Il est bien rare que l’on parle « littérature » au cinéma. C’est pourquoi il faut voir et déguster « Citoyen d’honneur » (« El ciudadano illustre ») de Mariano Cohn et Gaston Duprat.
Un écrivain reçoit le prix Nobel. Les nombreuses obligations qui s’en suivent lui ôtent toute inspiration. Quelques années plus tard, il se résout à répondre à la sollicitation répétée d’un ami d’enfance, qui l’invite à recevoir le titre de « citoyen d’honneur » de son tout petit village d’origine au fin fond de l’Argentine.

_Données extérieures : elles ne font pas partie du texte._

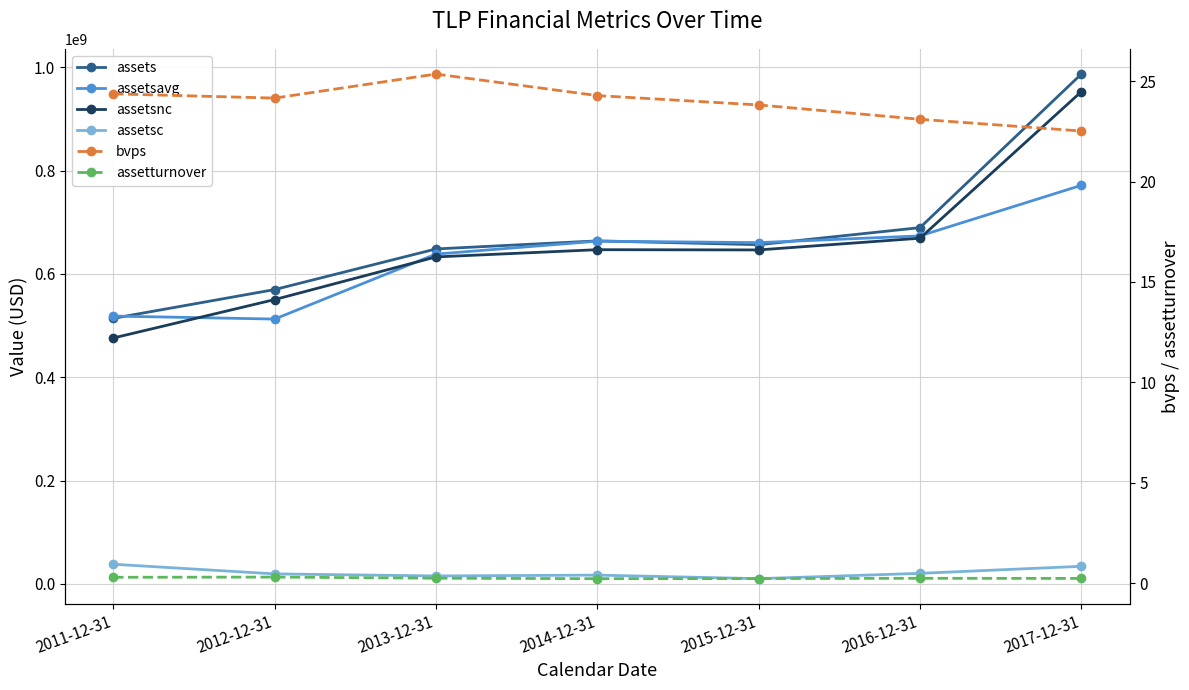

How many interior local valleys does the assetsavg series have?

2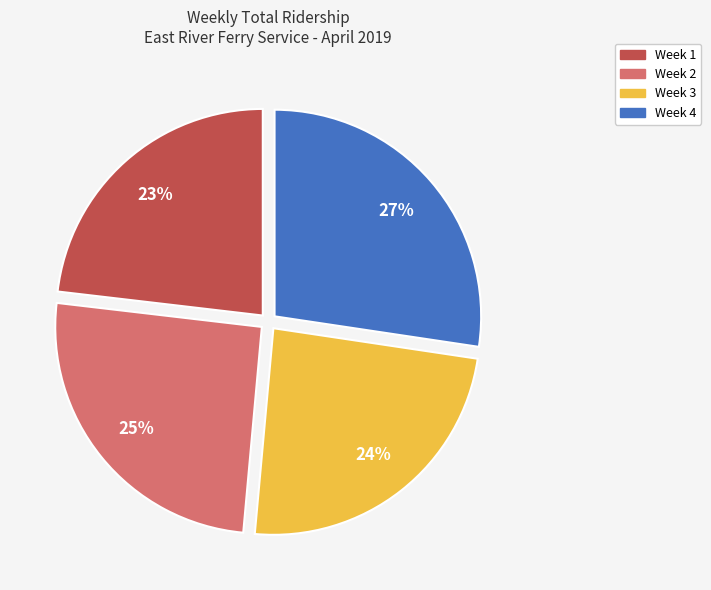

Between Week 3 and Week 4, which is larger?

Week 4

Le film met le doigt sur la difficulté, voire l’impossibilité, pour l’écrivain de renouer le contact avec la société rurale de ses origines qui a inspiré ses romans. Le passé est enfui à jamais.
Se pose la question du langage : instrument de domination pour les uns, de questionnement pour l’écrivain, ils ne parlent plus la même langue. On comprend que l’écriture, qui exige une perception fine sans concession, une capacité d’analyse et d’intuition, une mise à distance radicale, impose un prix lourd à payer (ici la rupture avec le milieu d’origine). C’est aussi un film sur la bêtise, celle des proches, devant laquelle on est désarmé. Remarquablement joué, il prend la forme d’un thriller cocasse, ce qui ne gâche rien. Je vais, bien sûr, le revoir une seconde fois.